* Excerpted data *
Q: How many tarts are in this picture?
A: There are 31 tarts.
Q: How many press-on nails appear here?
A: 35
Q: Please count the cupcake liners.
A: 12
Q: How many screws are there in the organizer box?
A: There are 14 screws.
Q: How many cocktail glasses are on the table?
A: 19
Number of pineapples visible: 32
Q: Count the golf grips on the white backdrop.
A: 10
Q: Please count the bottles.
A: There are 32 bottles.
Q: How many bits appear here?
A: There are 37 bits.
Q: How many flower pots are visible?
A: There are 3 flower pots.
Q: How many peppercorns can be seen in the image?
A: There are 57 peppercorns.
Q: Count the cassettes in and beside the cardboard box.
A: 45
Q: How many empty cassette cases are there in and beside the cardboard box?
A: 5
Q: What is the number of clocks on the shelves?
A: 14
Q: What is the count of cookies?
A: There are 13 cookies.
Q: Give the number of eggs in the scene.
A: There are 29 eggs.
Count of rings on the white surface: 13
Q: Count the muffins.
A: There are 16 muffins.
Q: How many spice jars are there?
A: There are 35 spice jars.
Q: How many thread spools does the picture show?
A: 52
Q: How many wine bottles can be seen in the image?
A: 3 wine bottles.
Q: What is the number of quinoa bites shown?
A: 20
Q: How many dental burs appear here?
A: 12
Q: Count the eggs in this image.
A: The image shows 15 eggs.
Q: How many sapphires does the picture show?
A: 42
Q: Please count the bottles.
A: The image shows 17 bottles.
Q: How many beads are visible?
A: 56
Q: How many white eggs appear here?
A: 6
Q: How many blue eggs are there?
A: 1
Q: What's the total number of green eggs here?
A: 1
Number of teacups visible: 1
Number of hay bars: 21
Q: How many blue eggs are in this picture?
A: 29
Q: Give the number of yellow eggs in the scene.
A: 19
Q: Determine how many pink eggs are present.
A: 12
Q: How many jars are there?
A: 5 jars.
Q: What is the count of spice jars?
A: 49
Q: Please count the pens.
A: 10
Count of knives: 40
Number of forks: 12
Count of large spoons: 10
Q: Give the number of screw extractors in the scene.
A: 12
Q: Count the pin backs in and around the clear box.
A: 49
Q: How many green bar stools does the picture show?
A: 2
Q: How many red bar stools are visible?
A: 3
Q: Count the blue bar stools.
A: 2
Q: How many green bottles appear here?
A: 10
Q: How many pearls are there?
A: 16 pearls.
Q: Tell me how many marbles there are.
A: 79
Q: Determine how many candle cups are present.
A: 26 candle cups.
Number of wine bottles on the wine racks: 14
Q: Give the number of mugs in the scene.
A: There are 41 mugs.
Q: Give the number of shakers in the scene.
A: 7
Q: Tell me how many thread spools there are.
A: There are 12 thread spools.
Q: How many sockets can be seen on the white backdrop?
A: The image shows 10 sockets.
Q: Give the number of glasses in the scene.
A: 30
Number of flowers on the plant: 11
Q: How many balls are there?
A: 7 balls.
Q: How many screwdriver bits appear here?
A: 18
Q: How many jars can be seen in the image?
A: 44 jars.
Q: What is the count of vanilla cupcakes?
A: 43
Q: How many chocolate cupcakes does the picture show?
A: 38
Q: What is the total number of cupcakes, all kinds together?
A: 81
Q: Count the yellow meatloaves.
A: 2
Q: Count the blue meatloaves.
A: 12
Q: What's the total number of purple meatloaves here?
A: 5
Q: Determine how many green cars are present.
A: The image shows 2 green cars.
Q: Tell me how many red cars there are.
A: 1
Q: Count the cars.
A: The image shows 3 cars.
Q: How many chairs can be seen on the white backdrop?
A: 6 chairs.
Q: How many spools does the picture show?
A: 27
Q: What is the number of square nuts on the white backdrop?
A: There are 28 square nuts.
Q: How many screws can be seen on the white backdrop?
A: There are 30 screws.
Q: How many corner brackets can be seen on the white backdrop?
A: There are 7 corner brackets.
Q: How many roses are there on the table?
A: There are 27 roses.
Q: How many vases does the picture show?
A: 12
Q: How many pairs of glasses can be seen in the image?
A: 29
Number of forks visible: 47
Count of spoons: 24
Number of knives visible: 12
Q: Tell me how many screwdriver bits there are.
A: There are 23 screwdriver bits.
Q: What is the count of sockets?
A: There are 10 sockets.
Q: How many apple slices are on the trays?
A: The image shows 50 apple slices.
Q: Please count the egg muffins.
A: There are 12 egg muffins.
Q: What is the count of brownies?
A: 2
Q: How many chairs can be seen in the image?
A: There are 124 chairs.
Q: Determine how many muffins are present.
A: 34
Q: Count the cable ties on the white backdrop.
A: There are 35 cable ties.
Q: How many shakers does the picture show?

* Exercise prompt *
Pick out every line in the listing above that contains the word "table", matching case exactly, and copy each of those lines.

* Written response *
Q: How many cocktail glasses are on the table?
Q: How many roses are there on the table?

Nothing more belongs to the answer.